### INSTRUCTIONS FOR THE TASK:
The required output is an exact restatement of the lines, starting with the one that contains "Зарегистриро" and finishing with the last line of the listing. It contains no pictures.

### DATA EXTRACT:
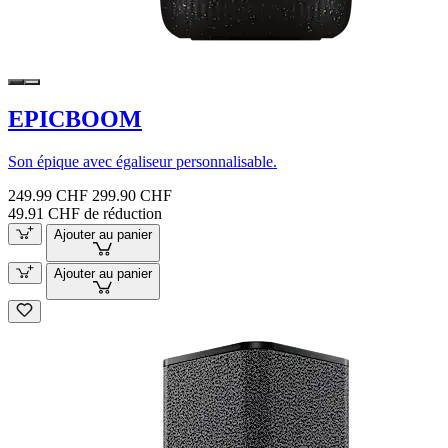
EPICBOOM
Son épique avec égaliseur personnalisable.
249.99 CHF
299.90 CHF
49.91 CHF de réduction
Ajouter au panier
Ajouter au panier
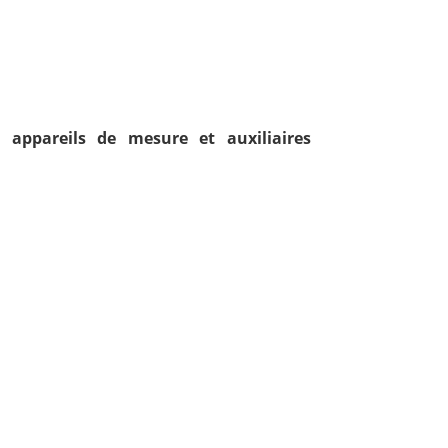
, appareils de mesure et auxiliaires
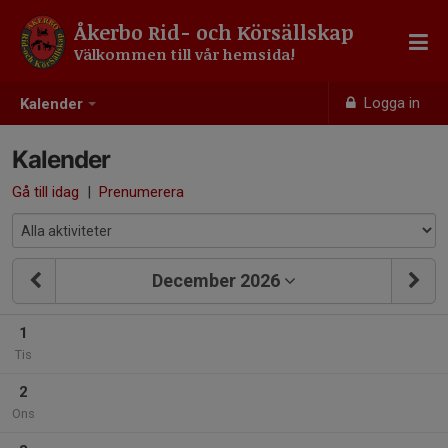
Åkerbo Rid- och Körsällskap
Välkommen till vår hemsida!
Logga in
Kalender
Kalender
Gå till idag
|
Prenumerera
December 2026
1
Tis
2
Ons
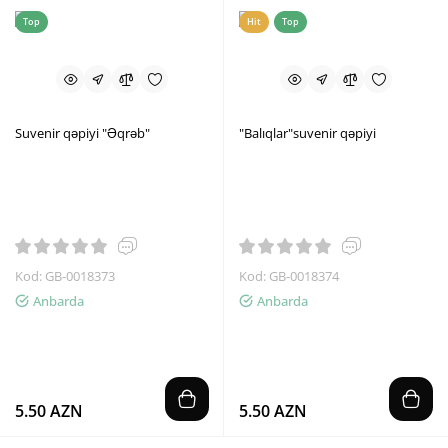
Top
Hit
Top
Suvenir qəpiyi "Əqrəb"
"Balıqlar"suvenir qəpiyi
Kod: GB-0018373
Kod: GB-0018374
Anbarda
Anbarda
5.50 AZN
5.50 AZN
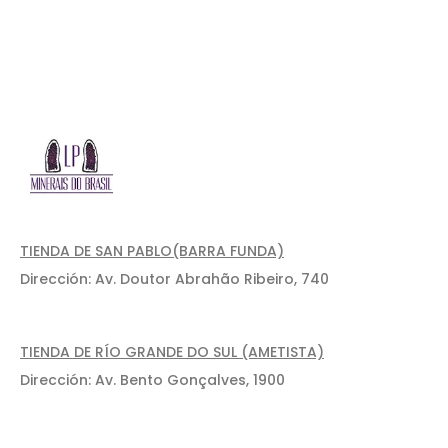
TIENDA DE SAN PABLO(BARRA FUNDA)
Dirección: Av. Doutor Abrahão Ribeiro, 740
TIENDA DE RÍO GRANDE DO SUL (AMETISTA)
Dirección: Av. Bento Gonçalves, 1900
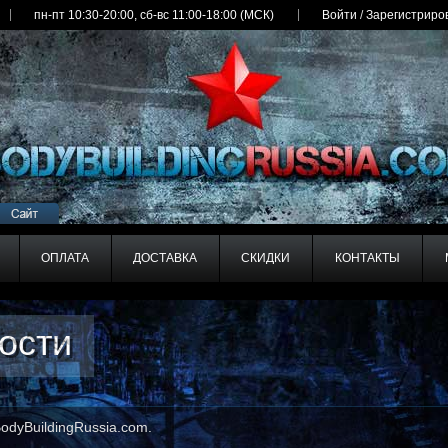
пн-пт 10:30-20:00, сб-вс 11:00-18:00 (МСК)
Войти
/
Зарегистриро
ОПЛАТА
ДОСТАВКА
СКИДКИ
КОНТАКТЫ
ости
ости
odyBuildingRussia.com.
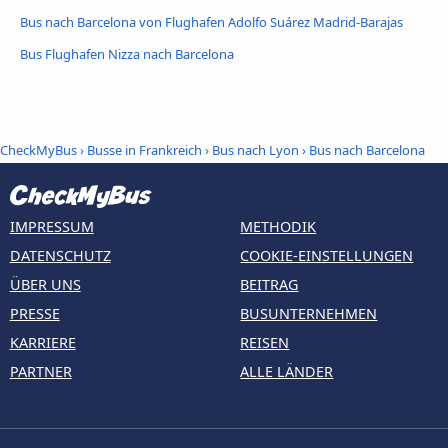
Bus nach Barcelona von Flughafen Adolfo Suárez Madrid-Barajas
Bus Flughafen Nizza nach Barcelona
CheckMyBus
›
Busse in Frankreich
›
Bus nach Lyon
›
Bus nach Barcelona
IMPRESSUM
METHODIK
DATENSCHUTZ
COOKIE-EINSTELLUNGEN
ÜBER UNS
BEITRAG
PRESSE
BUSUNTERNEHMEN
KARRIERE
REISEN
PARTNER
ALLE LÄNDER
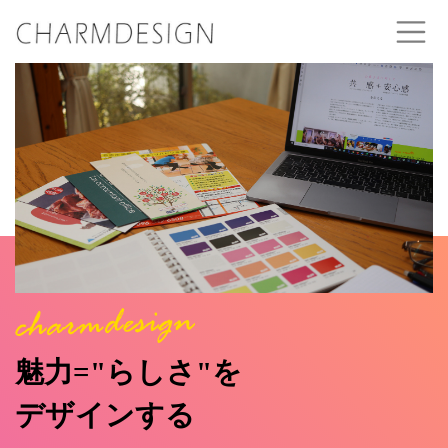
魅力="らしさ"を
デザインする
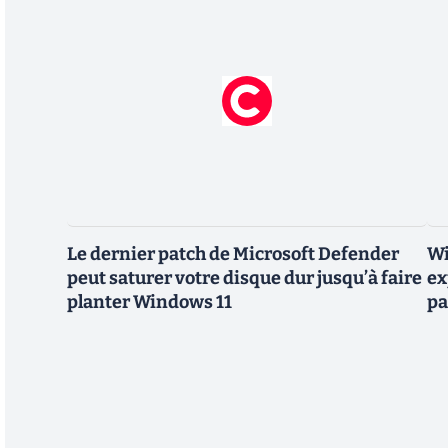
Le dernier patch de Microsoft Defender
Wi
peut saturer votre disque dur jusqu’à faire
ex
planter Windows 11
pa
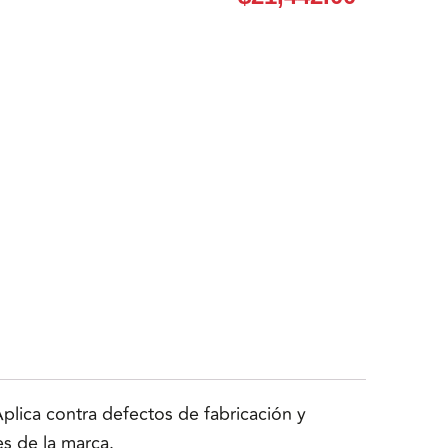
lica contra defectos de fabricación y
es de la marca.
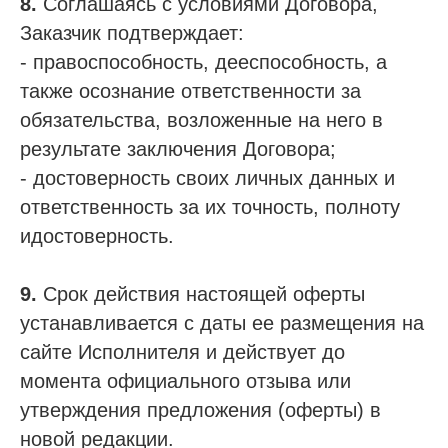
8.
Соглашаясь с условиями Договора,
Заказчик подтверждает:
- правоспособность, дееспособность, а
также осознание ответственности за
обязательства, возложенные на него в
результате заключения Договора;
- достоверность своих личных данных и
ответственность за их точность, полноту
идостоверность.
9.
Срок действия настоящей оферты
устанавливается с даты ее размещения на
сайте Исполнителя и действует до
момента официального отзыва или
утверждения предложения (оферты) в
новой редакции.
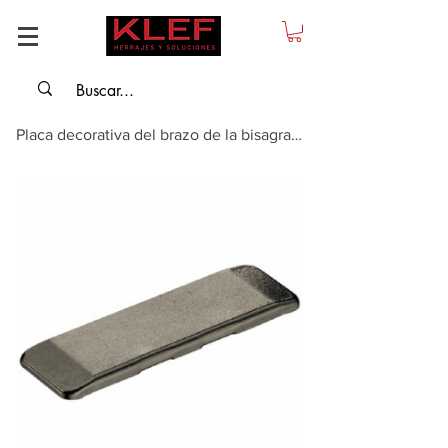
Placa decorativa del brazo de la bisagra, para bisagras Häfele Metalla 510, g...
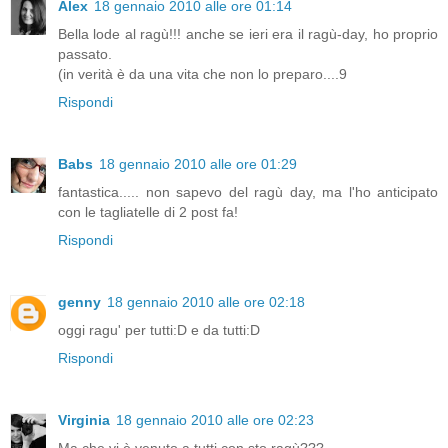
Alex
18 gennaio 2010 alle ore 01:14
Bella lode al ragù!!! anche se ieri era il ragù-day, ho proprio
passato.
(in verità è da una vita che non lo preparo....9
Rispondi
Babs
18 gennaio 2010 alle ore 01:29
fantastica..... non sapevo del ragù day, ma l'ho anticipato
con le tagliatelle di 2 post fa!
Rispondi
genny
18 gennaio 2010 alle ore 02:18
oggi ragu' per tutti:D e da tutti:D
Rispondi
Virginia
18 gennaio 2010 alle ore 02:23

### FINISHED TASK:
Зарегистриро
ОПЛАТА
ДОСТАВКА
СКИДКИ
КОНТАКТЫ
ости
ости
odyBuildingRussia.com.
Bus nach Barcelona von Flughafen Adolfo Suárez Madrid-Barajas
Bus Flughafen Nizza nach Barcelona
CheckMyBus
›
Busse in Frankreich
›
Bus nach Lyon
›
Bus nach Barcelona
IMPRESSUM
METHODIK
DATENSCHUTZ
COOKIE-EINSTELLUNGEN
ÜBER UNS
BEITRAG
PRESSE
BUSUNTERNEHMEN
KARRIERE
REISEN
PARTNER
ALLE LÄNDER
魅力="らしさ"を
デザインする
Le dernier patch de Microsoft Defender
Wi
peut saturer votre disque dur jusqu’à faire
ex
planter Windows 11
pa
lica contra defectos de fabricación y
es de la marca.
8.
Соглашаясь с условиями Договора,
Заказчик подтверждает:
- правоспособность, дееспособность, а
также осознание ответственности за
обязательства, возложенные на него в
результате заключения Договора;
- достоверность своих личных данных и
ответственность за их точность, полноту
идостоверность.
9.
Срок действия настоящей оферты
устанавливается с даты ее размещения на
сайте Исполнителя и действует до
момента официального отзыва или
утверждения предложения (оферты) в
новой редакции.
Placa decorativa del brazo de la bisagra, para bisagras Häfele Metalla 510, g...
Alex
18 gennaio 2010 alle ore 01:14
Bella lode al ragù!!! anche se ieri era il ragù-day, ho proprio
passato.
(in verità è da una vita che non lo preparo....9
Rispondi
Babs
18 gennaio 2010 alle ore 01:29
fantastica..... non sapevo del ragù day, ma l'ho anticipato
con le tagliatelle di 2 post fa!
Rispondi
genny
18 gennaio 2010 alle ore 02:18
oggi ragu' per tutti:D e da tutti:D
Rispondi
Virginia
18 gennaio 2010 alle ore 02:23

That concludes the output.